Some Labor Day Meditations

It was cool this morning when I walked the dogs, and the driveway is lined with the flowers of transition: goldenrod and New England asters. When I came back inside, I changed the wreath on our front door from the summer version (purple silk hydrangea flowers) to the fall (twigs and berries.) I spent much of breakfast talking to my children about Labor Day, which is today: why we don’t have a Labor Day parade (I suspect it’s because school has just started up and everyone needs the weekend to rest), why Labor Day exists (to recognize the labor movement and our nation’s workers), and why tradition forbids wearing white after Labor Day (apparently because some wealthy women in the 1880s decided to make an arbitrary rule to separate “old money” people from vulgar newcomers.)

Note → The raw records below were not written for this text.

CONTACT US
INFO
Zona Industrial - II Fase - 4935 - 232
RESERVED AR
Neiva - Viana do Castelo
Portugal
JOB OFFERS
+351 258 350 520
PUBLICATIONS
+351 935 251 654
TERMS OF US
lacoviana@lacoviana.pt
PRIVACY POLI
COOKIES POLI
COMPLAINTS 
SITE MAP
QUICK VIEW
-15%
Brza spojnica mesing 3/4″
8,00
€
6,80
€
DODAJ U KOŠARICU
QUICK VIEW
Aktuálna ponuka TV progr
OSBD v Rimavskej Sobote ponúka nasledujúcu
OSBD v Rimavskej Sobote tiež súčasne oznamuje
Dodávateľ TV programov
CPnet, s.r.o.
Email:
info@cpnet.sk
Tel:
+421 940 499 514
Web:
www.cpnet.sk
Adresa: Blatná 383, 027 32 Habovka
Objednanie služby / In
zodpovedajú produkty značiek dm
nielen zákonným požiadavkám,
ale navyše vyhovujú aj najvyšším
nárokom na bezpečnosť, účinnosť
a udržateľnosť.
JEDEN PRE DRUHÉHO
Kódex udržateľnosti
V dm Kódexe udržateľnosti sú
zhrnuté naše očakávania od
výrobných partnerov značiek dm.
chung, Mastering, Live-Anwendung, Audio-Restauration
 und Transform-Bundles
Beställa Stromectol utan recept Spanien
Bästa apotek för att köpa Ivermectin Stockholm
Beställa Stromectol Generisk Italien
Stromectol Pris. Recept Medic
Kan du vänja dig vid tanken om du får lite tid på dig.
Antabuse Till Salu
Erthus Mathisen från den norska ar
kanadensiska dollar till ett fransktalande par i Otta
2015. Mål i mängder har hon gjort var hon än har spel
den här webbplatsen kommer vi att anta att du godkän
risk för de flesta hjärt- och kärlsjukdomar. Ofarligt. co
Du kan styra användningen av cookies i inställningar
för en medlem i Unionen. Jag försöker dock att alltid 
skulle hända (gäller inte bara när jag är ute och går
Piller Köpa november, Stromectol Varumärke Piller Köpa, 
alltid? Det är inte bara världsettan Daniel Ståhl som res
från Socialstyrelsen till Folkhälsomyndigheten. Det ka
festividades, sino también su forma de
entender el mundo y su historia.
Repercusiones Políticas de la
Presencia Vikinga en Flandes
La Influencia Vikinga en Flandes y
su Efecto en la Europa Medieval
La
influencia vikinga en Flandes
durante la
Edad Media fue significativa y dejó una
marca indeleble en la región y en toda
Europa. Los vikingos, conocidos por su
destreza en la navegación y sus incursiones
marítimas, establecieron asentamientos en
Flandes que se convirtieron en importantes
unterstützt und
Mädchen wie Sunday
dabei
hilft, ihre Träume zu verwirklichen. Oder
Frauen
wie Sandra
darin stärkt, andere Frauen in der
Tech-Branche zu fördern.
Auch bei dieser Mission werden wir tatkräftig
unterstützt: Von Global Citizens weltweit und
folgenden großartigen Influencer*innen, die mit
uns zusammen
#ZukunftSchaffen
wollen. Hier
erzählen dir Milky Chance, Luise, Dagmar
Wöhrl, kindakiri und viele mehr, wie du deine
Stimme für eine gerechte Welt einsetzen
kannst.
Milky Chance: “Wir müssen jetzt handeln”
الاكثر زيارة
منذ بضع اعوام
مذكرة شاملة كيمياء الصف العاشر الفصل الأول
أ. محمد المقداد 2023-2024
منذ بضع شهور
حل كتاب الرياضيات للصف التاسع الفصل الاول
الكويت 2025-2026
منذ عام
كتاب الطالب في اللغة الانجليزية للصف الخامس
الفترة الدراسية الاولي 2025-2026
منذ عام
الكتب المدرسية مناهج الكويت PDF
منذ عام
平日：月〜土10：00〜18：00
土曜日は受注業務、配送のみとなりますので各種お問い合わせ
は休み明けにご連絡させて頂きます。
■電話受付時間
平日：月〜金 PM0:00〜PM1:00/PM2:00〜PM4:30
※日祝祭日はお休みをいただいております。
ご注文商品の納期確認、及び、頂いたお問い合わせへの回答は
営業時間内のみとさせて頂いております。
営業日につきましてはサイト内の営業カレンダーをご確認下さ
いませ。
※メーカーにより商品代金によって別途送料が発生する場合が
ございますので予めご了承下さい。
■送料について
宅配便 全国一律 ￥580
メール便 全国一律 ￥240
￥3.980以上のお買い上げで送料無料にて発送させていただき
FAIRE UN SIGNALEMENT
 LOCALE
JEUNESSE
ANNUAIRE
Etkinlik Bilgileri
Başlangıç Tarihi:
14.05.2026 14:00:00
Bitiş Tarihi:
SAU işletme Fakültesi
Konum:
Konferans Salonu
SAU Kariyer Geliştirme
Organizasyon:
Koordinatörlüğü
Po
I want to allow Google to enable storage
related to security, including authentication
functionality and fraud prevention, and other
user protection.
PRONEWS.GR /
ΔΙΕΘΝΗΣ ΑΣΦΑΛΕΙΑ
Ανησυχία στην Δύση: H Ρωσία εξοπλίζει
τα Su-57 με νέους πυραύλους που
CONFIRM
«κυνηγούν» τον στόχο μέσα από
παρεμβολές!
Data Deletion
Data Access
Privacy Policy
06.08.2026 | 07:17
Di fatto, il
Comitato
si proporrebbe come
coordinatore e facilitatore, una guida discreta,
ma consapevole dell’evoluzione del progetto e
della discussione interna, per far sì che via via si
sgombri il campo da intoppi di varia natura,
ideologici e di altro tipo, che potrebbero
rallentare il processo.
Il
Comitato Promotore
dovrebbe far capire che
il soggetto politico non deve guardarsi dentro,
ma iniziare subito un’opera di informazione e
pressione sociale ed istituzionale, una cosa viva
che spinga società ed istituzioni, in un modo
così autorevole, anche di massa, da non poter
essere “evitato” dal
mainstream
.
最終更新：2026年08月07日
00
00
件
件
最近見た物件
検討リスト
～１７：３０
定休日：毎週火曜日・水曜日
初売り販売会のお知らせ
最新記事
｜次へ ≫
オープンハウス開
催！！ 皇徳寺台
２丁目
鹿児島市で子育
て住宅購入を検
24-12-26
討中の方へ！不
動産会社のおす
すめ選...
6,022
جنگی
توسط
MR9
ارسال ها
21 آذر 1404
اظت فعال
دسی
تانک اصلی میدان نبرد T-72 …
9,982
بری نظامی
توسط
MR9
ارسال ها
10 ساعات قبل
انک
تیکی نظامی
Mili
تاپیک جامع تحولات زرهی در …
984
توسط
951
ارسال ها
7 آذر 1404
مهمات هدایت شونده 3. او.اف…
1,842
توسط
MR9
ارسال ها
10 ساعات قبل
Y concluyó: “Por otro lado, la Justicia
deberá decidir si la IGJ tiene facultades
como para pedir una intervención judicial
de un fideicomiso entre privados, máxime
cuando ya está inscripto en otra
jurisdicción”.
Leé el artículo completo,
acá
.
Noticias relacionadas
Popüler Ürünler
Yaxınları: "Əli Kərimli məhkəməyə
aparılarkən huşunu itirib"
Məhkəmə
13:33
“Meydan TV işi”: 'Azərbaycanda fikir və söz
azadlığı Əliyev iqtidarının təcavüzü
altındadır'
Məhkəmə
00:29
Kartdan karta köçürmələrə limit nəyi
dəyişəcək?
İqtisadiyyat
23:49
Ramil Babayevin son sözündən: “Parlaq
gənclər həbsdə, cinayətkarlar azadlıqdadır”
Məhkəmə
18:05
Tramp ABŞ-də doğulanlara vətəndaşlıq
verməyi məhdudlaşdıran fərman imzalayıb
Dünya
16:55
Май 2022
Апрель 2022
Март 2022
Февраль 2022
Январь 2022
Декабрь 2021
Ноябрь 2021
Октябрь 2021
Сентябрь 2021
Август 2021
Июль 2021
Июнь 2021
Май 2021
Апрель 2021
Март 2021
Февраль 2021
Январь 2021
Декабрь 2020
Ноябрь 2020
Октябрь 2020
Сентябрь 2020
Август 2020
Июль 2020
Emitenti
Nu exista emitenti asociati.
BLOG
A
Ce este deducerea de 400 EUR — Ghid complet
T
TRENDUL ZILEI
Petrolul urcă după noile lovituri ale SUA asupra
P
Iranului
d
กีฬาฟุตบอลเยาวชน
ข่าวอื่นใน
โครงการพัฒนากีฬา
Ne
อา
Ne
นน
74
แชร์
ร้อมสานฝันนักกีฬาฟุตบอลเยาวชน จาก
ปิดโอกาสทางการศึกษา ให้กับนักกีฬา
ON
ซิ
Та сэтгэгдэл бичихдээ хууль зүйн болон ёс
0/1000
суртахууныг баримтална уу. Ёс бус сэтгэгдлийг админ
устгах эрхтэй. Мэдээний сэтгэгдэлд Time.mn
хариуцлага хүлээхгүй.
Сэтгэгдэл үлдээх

Last week, two of my daughters and I started school: They went as students, and I returned to the classroom as a teacher for the first time in many years. This week, my three remaining children will go back to school. Given all the change that this entails — five children at five different schools (and in five different sports after school), two of those children starting at new schools, and me working full time – we are doing remarkably well. I sit here on the day that symbolizes the divide between summer and fall, and I am deeply grateful for my renewed sense of teaching as a vocation, and for this job that I love already; I am thankful that my children who have started school are happy where they are, and that my children who will begin school tomorrow are feeling ready and excited; and I am beyond fortunate to have a supportive husband and nearby grandparents who make these logistics possible!
But there is loss and there is pain in any transition, no matter how welcome or necessary the change. I am thinking of another type of labor on this Labor Day: the labor of childbirth. The most painful stage of labor – the moment I always thought, “I can’t do this one more second!” – is called “transition.” As excruciating as it is, transition is also the signal that the long-awaited baby is immanent.